Zonder enig moment in een bepaald moralisme te vervallen corrigeert de kroniek van Van Iseghem het tot op vandaag af en toe weer de kop opstekende verhaal van Gezelle als knapenminnaar. In zijn biografie 'Meneer Gezelle' vindt Michel van der Plas (merkwaardig genoeg geen enkele keer door Van Iseghem genoemd) het nog nodig aan dit onderwerp een afzonderlijk hoofdstuk te wijden. De documenten (met name brieven aan leerlingen) die Van Iseghem aanhaalt overtuigen veel meer. Guido Gezelle leefde in een mannengemeenschap, sluit zijn ogen niet voor de broeierige sfeer die er af en toe tussen de jongens heerst, maar helpt ze, o.a. door verschillende groepsactiviteiten, een gezond leef- en leerklimaat te scheppen. De liefde voor zijn pupillen is in de eerste plaats de liefde van een pedagoog voor degenen voor wie hij zich verantwoordelijk acht. Op vele manieren werpt hij zich op als een bewaker en beschermer van het geestelijk (en dus ook zedelijk) welzijn van de jongens. Zeker had hij oprecht warme gevoelens voor zijn leerlingen en die emoties hebben geleid tot wat ook vandaag nog tot de mooiste liefdes-lyriek gerekend kan worden (en voor wie dat er in wil lezen desnoods erotisch). Maar dat Gezelle de herenliefde in al zijn facetten zou zijn toegedaan valt op geen enkele manier te bewijzen, tot Johan van Iseghem wellicht nog andere nieuwe documenten boven tafel zou weten te halen, waaruit zonneklaar het tegendeel blijkt.

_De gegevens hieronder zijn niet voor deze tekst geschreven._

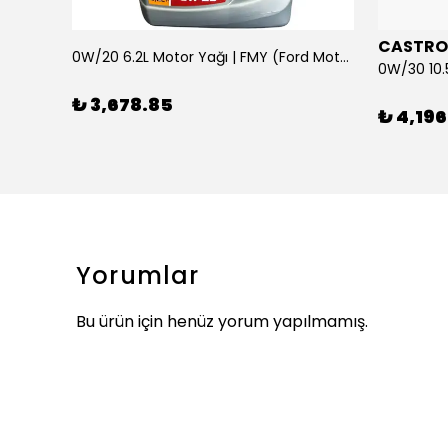
CASTRO
0W/20 6.2L Motor Yağı | FMY (Ford Motor Yağları)
ARKA SILECEK KOLU VE SUPURGE FIESTA BM 08>
₺ 3,678.85
₺ 4,196
Yorumlar
Bu ürün için henüz yorum yapılmamış.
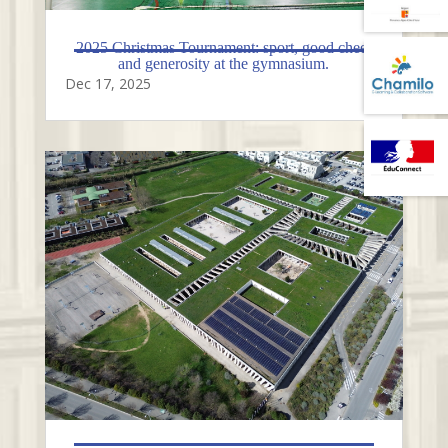
2025 Christmas Tournament: sport, good cheer
and generosity at the gymnasium.
Dec 17, 2025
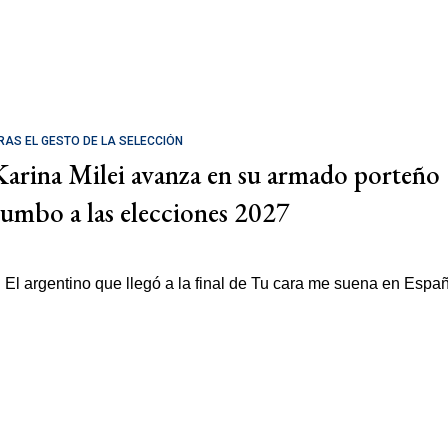
RAS EL GESTO DE LA SELECCIÓN
Karina Milei avanza en su armado porteño
rumbo a las elecciones 2027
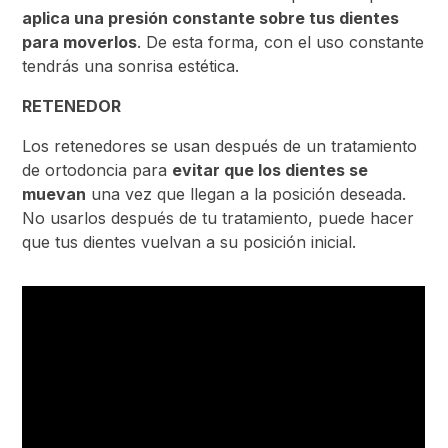
aplica una presión constante sobre tus dientes
para moverlos
. De esta forma, con el uso constante
tendrás una sonrisa estética.
RETENEDOR
Los retenedores se usan después de un tratamiento
de ortodoncia para
evitar que los dientes se
muevan
una vez que llegan a la posición deseada.
No usarlos después de tu tratamiento, puede hacer
que tus dientes vuelvan a su posición inicial.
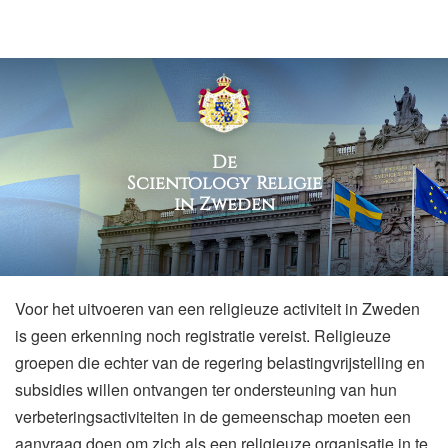
De
Scientology Religie
in Zweden
Voor het uitvoeren van een religieuze activiteit in Zweden
is geen erkenning noch registratie vereist. Religieuze
groepen die echter van de regering belastingvrijstelling en
subsidies willen ontvangen ter ondersteuning van hun
verbeteringsactiviteiten in de gemeenschap moeten een
aanvraag doen om zich als een religieuze organisatie in te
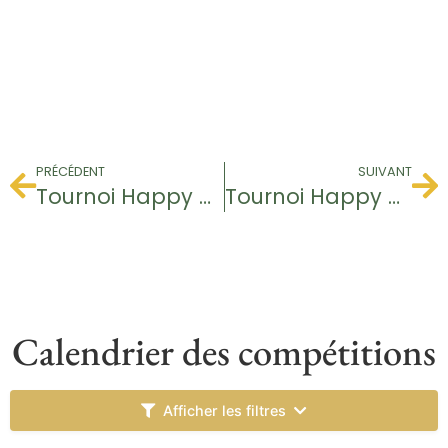
PRÉCÉDENT
SUIVANT
Tournoi Happy Week-end
Tournoi Happy Week-end
Calendrier des compétitions
Afficher les filtres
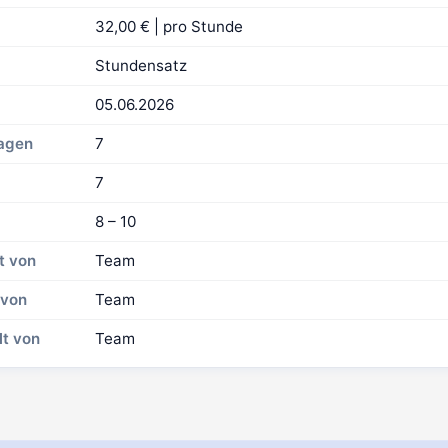
32,00 € | pro Stunde
Stundensatz
05.06.2026
Tagen
7
7
8 – 10
t von
Team
 von
Team
lt von
Team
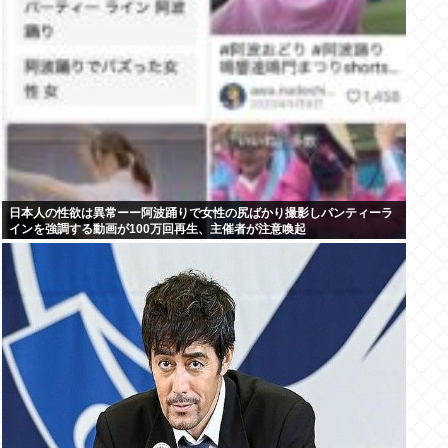
日本人の性欲は異常ーー阿波踊りで女性の尻ばかり撮影しパンティーラ
インを強調する動画が100万回再生、主催者が注意喚起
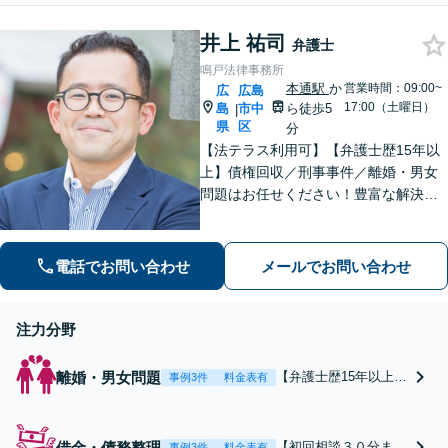
歴10年】DV・モラハ
せください【ビデオ面
ラ／不倫問題／不動産
談可】【法テラス可】
井上 祐司
が絡んだ財産分与／経
弁護士
営者さまの離婚など豊
鳴戸法律事務所
富な実績あり【本通駅
本通駅
か
営業時間：09:00~
広
広島
5分】【ビデオ面談
17:00（土曜日）
島
市中
ら徒歩5
|
可】
県
区
分
【法テラス利用可】【弁護士歴15年以
上】債権回収／刑事事件／離婚・男女
問題はお任せください！豊富な解決実
績と弁護士経験を活かした、的確でス
ムーズな対応が持ち味です【子連れ相
談】【完全個室相談】【休日・夜間対
電話でお問い合わせ
メールでお問い合わせ
応可】【本通駅5分】
注力分野
離婚・男女問題
【弁護士歴15年以上】
事例3件
料金表有
不倫問題や慰謝料減額
の解決実績多数あり！
持ち家や住宅ローンを
借金・債務整理
【初回相談３０分まで
事例3件
料金表有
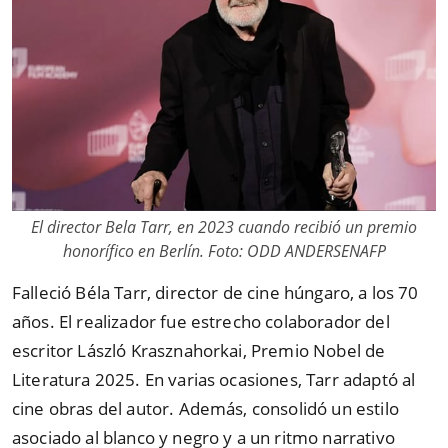
El director Bela Tarr, en 2023 cuando recibió un premio
honorífico en Berlín. Foto: ODD ANDERSENAFP
Falleció Béla Tarr, director de cine húngaro, a los 70
años. El realizador fue estrecho colaborador del
escritor László Krasznahorkai, Premio Nobel de
Literatura 2025. En varias ocasiones, Tarr adaptó al
cine obras del autor. Además, consolidó un estilo
asociado al blanco y negro y a un ritmo narrativo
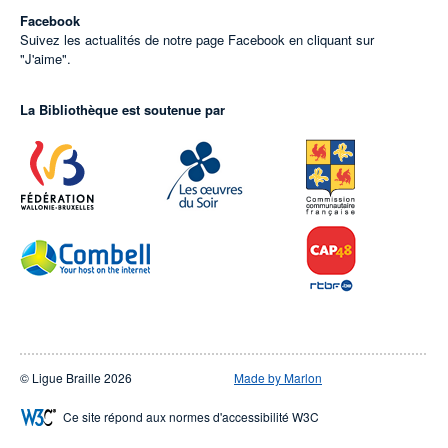
Facebook
Suivez les actualités de notre page Facebook en cliquant sur
"J'aime".
La Bibliothèque est soutenue par
© Ligue Braille 2026
Made by Marlon
Ce site répond aux normes d'accessibilité W3C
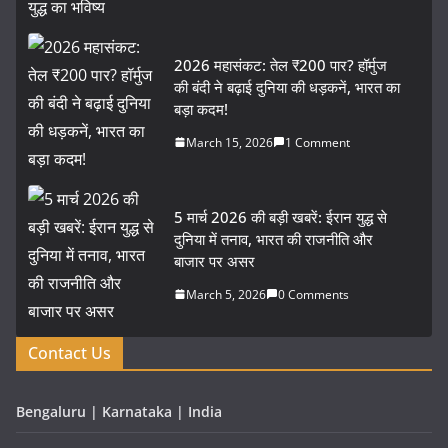
2026 महासंकट: तेल ₹200 पार? हॉर्मुज
की बंदी ने बढ़ाई दुनिया की धड़कनें, भारत का
बड़ा कदम!
March 15, 2026
1 Comment
5 मार्च 2026 की बड़ी खबरें: ईरान युद्ध से
दुनिया में तनाव, भारत की राजनीति और
बाजार पर असर
March 5, 2026
0 Comments
Contact Us
Bengaluru | Karnataka | India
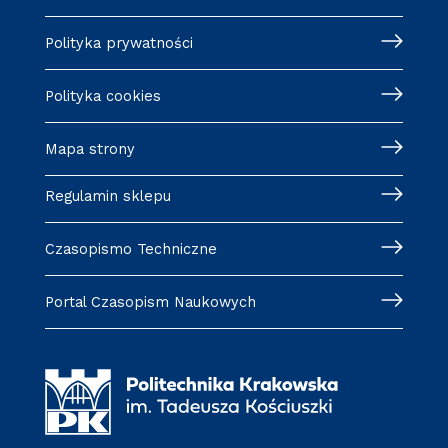
Polityka prywatności
Polityka cookies
Mapa strony
Regulamin sklepu
Czasopismo Techniczne
Portal Czasopism Naukowych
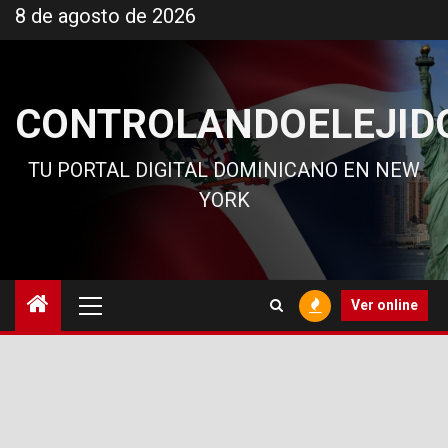
Ir
8 de agosto de 2026
al
contenido
CONTROLANDOELEJID
TU PORTAL DIGITAL DOMINICANO EN NEW
YORK
Menú
Ver online
principal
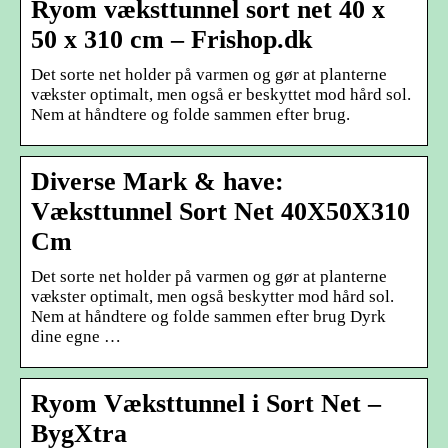
Ryom væksttunnel sort net 40 x
50 x 310 cm – Frishop.dk
Det sorte net holder på varmen og gør at planterne
vækster optimalt, men også er beskyttet mod hård sol.
Nem at håndtere og folde sammen efter brug.
Diverse Mark & have:
Væksttunnel Sort Net 40X50X310
Cm
Det sorte net holder på varmen og gør at planterne
vækster optimalt, men også beskytter mod hård sol.
Nem at håndtere og folde sammen efter brug Dyrk
dine egne …
Ryom Væksttunnel i Sort Net –
BygXtra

Hoewel 'Kroniek van de jonge Gezelle' opgezet is als een zeer verantwoord wetenschappelijk werk, is het een uiterst toegankelijk boek voor iedereen die in Gezelle is geïnteresseerd. Maar het is meer. Ook wie enig inzicht wil krijgen in het dagelijks leven op een Seminarie of een tijdsbeeld van het Vlaanderen van een eeuw geleden, zal in de Kroniek veel van zijn gading vinden.
Voor een goed verstaan en interpretatie van Gezelle's poëzie en als correctie op menige monografie dan wel biografie is 'Kroniek van de jonge Gezelle' echter onontbeerlijk.